* _Task instructions_:
Copy the material below word for word, but leave out the pictures.

Dataset items:
---*---
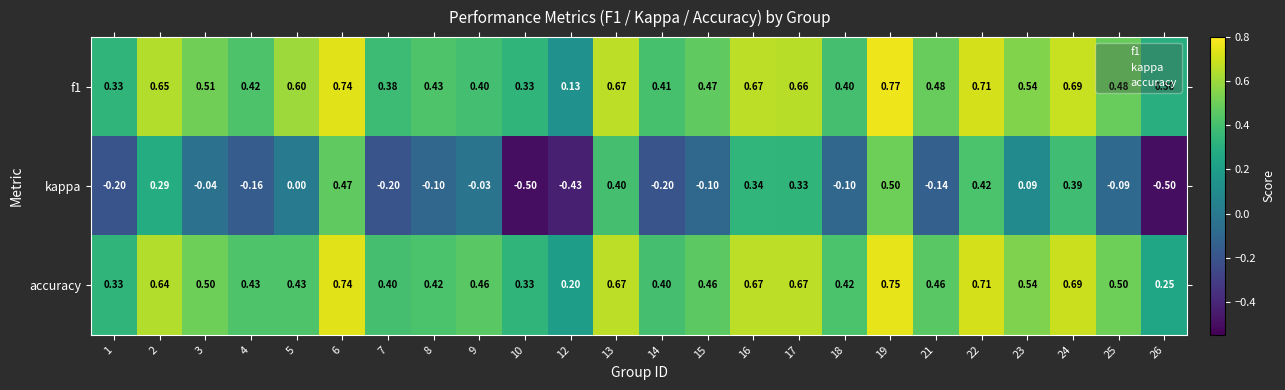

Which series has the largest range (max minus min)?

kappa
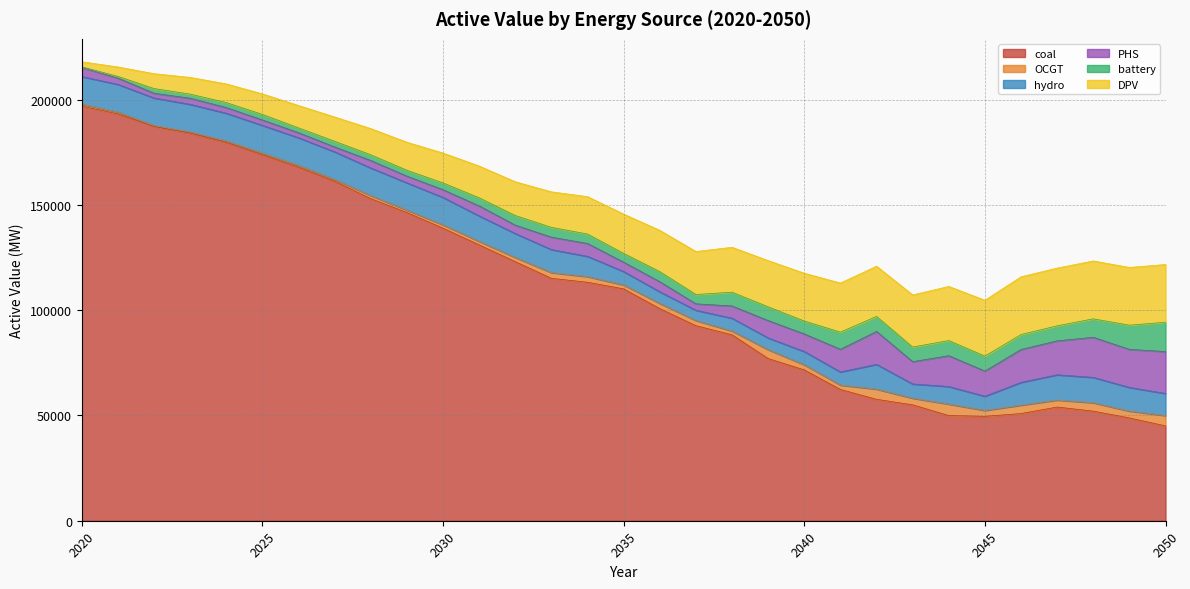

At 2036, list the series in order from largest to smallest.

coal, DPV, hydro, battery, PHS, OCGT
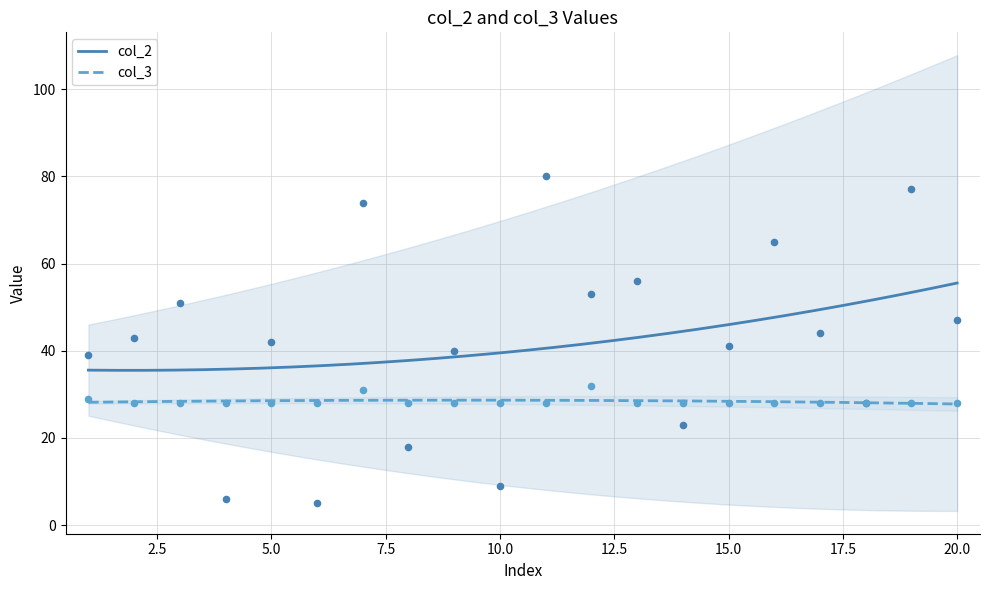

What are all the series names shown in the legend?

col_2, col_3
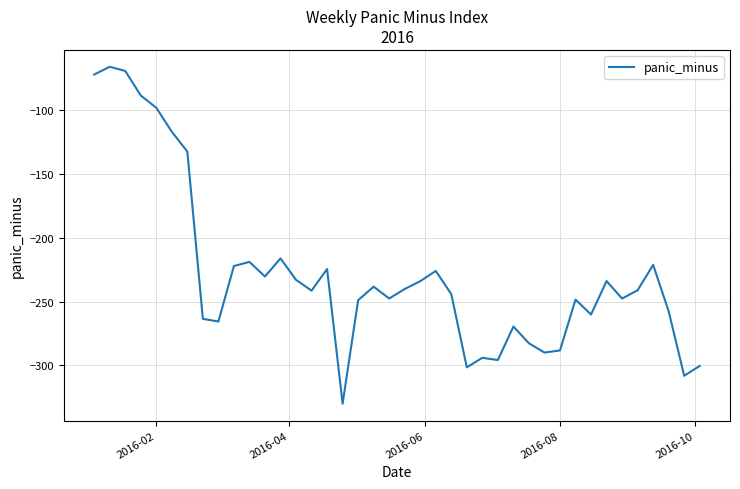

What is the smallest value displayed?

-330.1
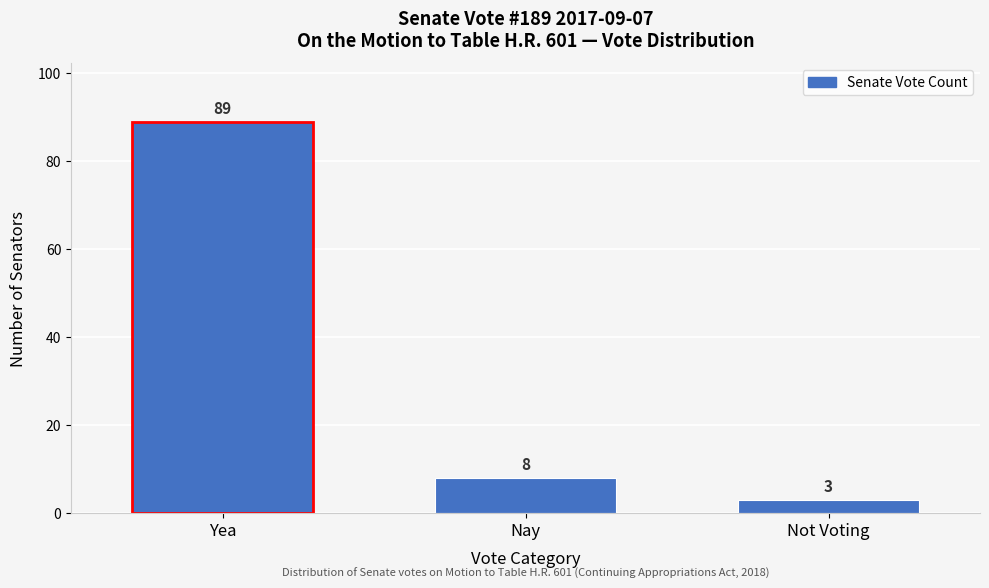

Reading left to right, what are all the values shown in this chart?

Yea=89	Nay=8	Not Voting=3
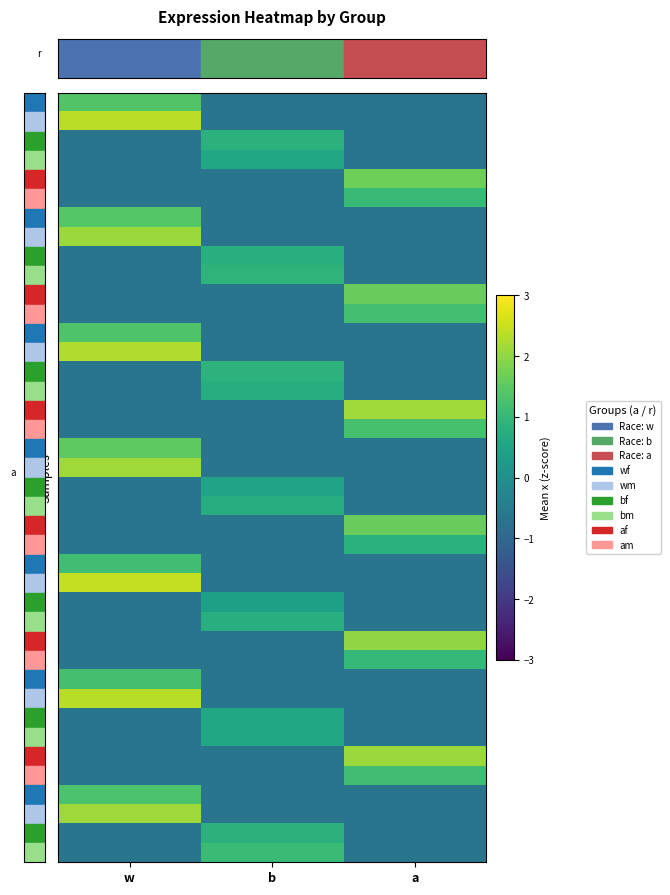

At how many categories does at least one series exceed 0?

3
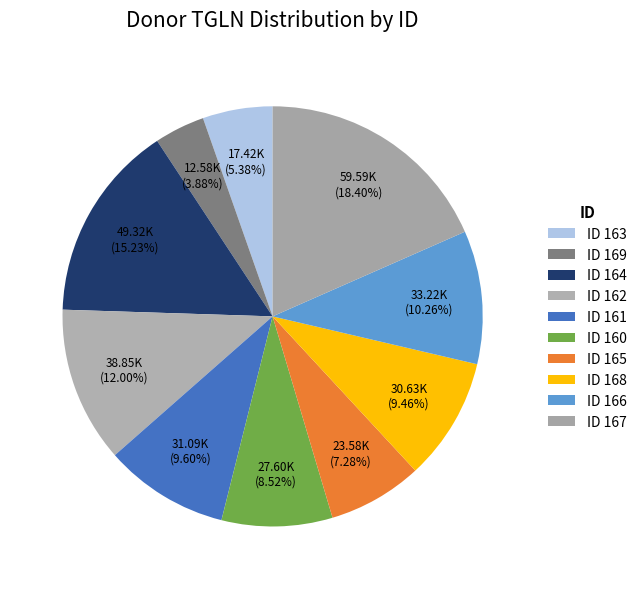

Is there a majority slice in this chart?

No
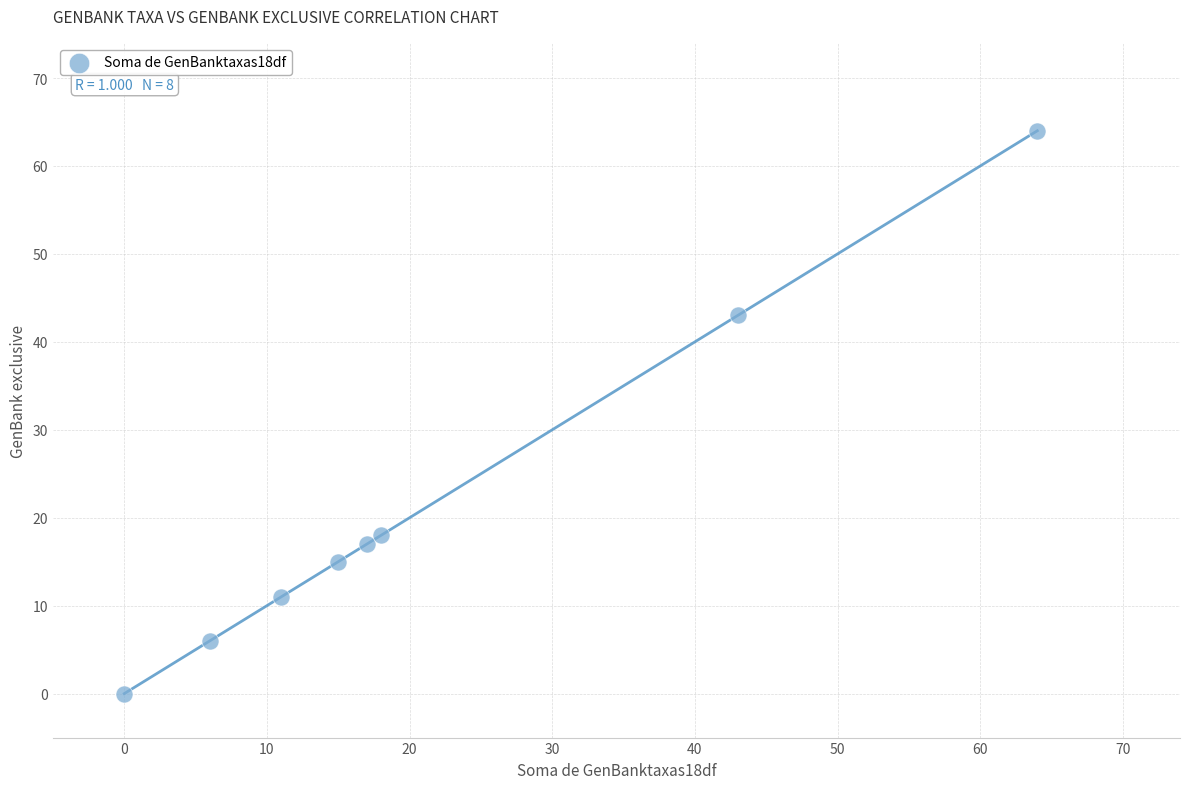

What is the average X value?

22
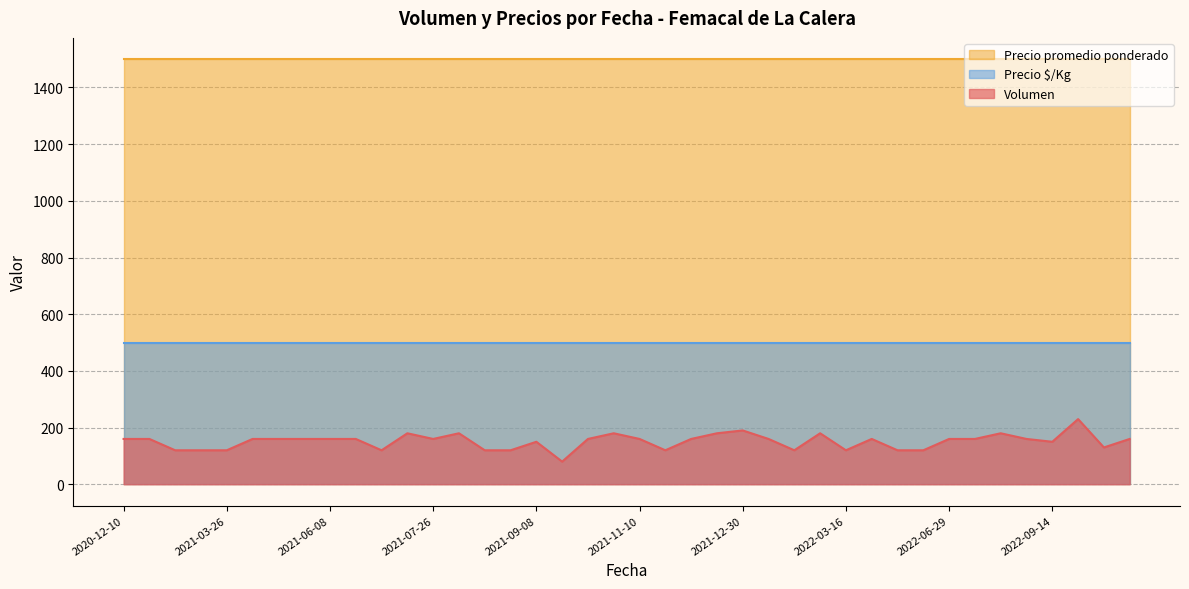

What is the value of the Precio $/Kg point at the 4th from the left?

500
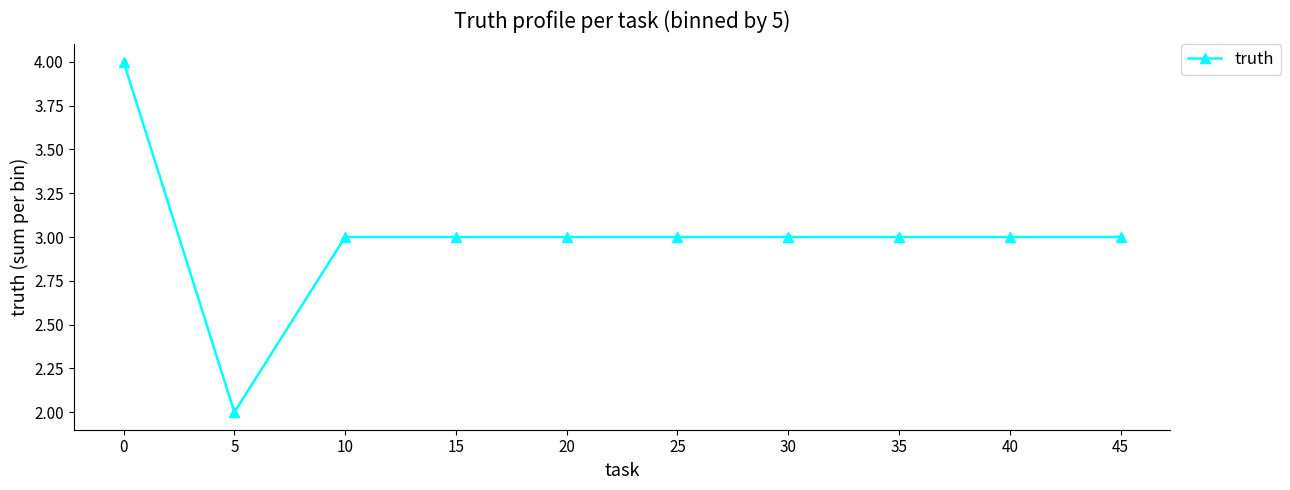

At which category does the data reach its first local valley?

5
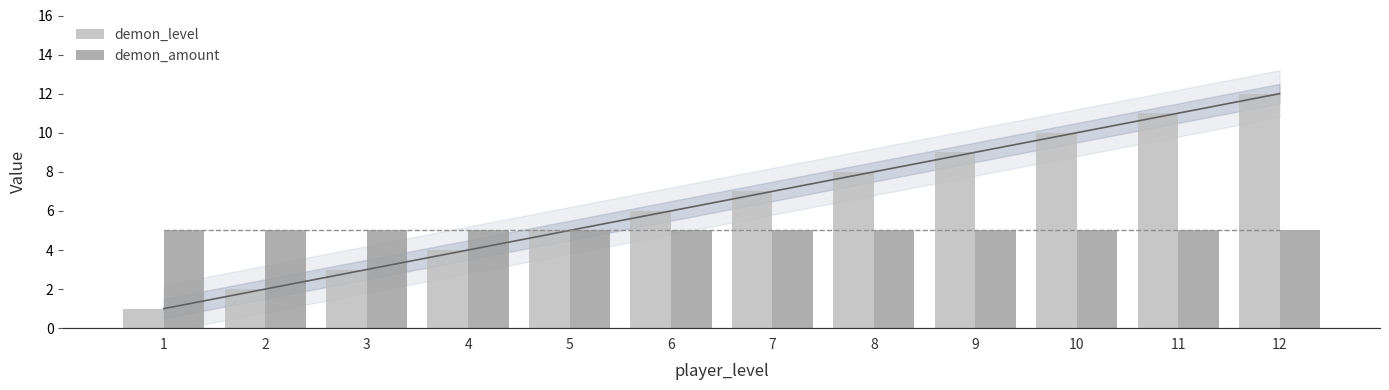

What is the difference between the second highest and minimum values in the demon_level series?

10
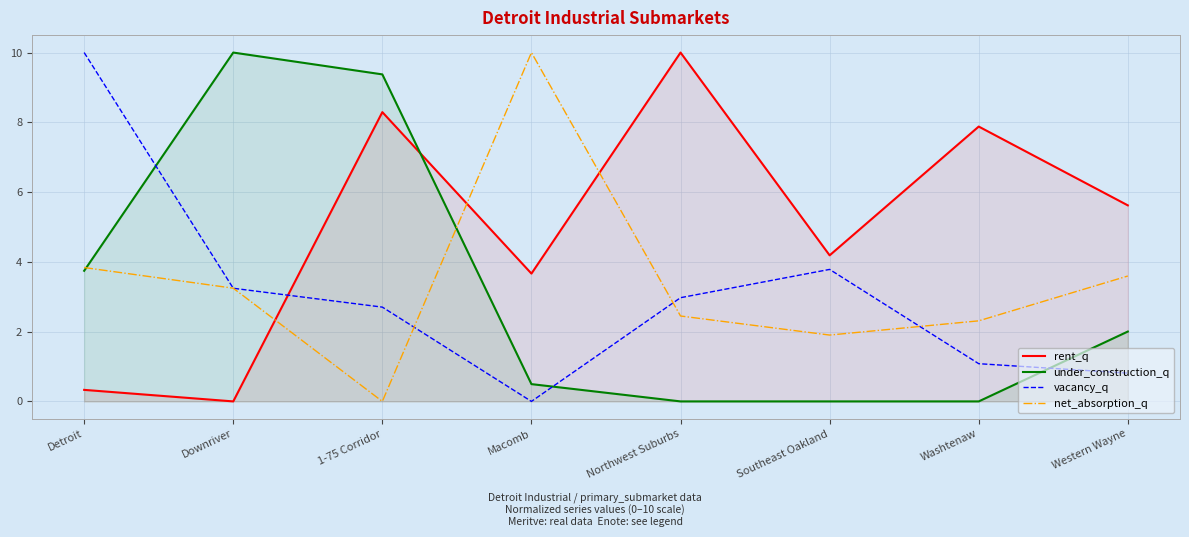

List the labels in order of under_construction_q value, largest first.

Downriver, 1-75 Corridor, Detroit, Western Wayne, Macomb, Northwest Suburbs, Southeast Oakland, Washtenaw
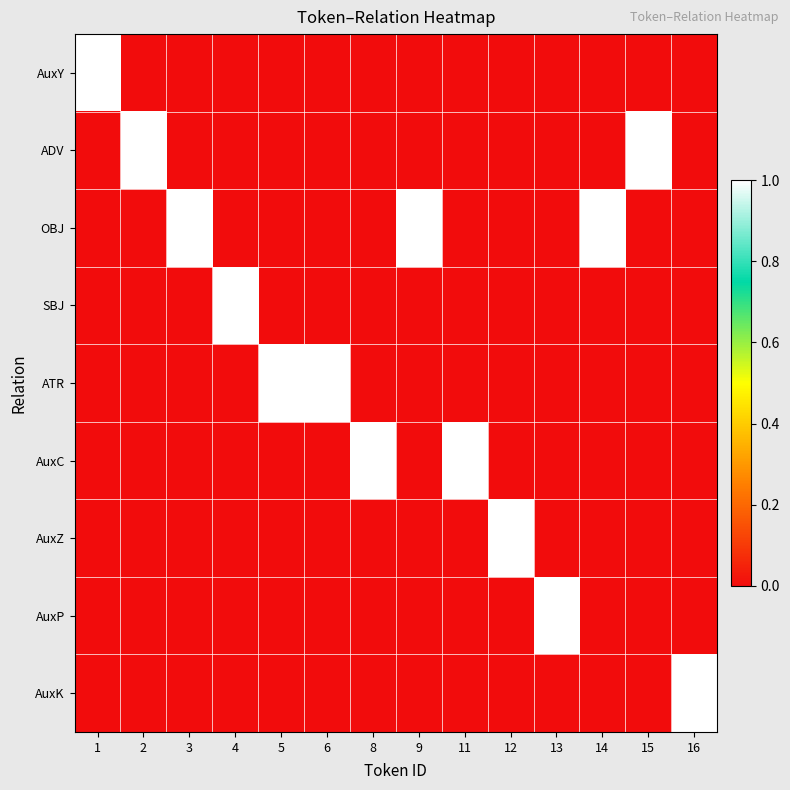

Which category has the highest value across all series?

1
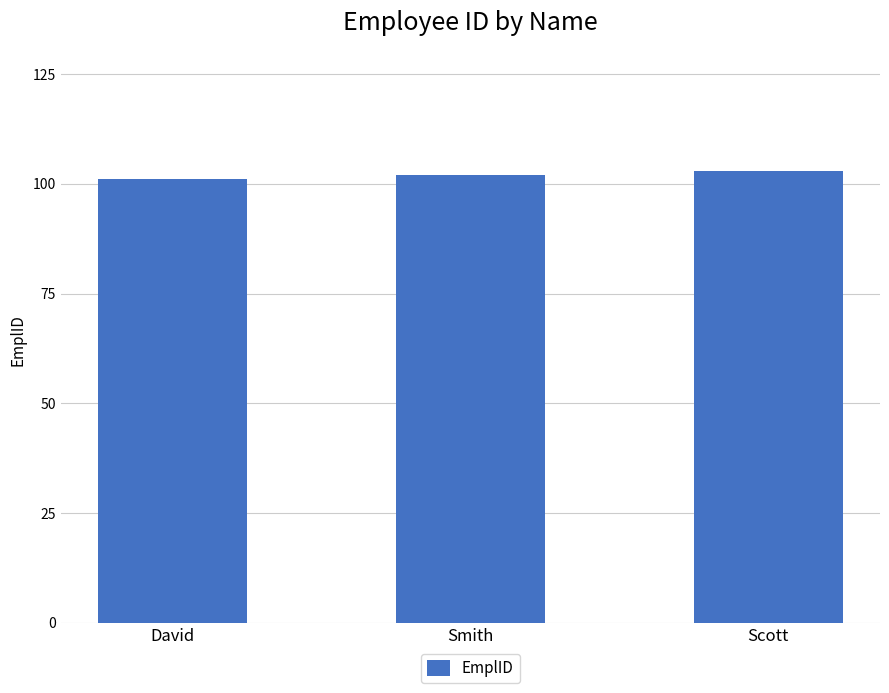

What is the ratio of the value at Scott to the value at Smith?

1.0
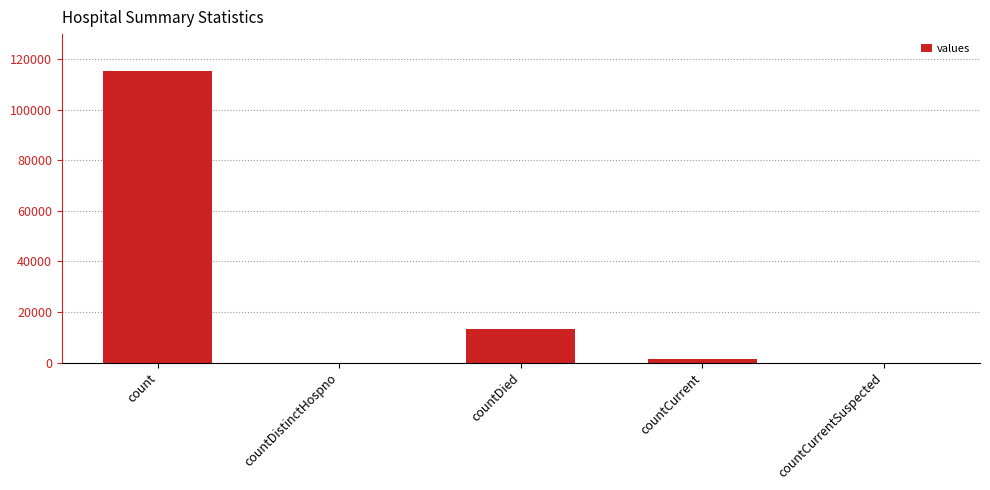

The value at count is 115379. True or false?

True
---*---
* _Response below_:
Which series has the largest range (max minus min)?

kappa

At 2036, list the series in order from largest to smallest.

coal, DPV, hydro, battery, PHS, OCGT

What are all the series names shown in the legend?

col_2, col_3

What is the smallest value displayed?

-330.1

Reading left to right, what are all the values shown in this chart?

Yea=89	Nay=8	Not Voting=3

At how many categories does at least one series exceed 0?

3

Is there a majority slice in this chart?

No

What is the average X value?

22

What is the value of the Precio $/Kg point at the 4th from the left?

500

At which category does the data reach its first local valley?

5

What is the difference between the second highest and minimum values in the demon_level series?

10

List the labels in order of under_construction_q value, largest first.

Downriver, 1-75 Corridor, Detroit, Western Wayne, Macomb, Northwest Suburbs, Southeast Oakland, Washtenaw

Which category has the highest value across all series?

1

What is the ratio of the value at Scott to the value at Smith?

1.0

The value at count is 115379. True or false?

True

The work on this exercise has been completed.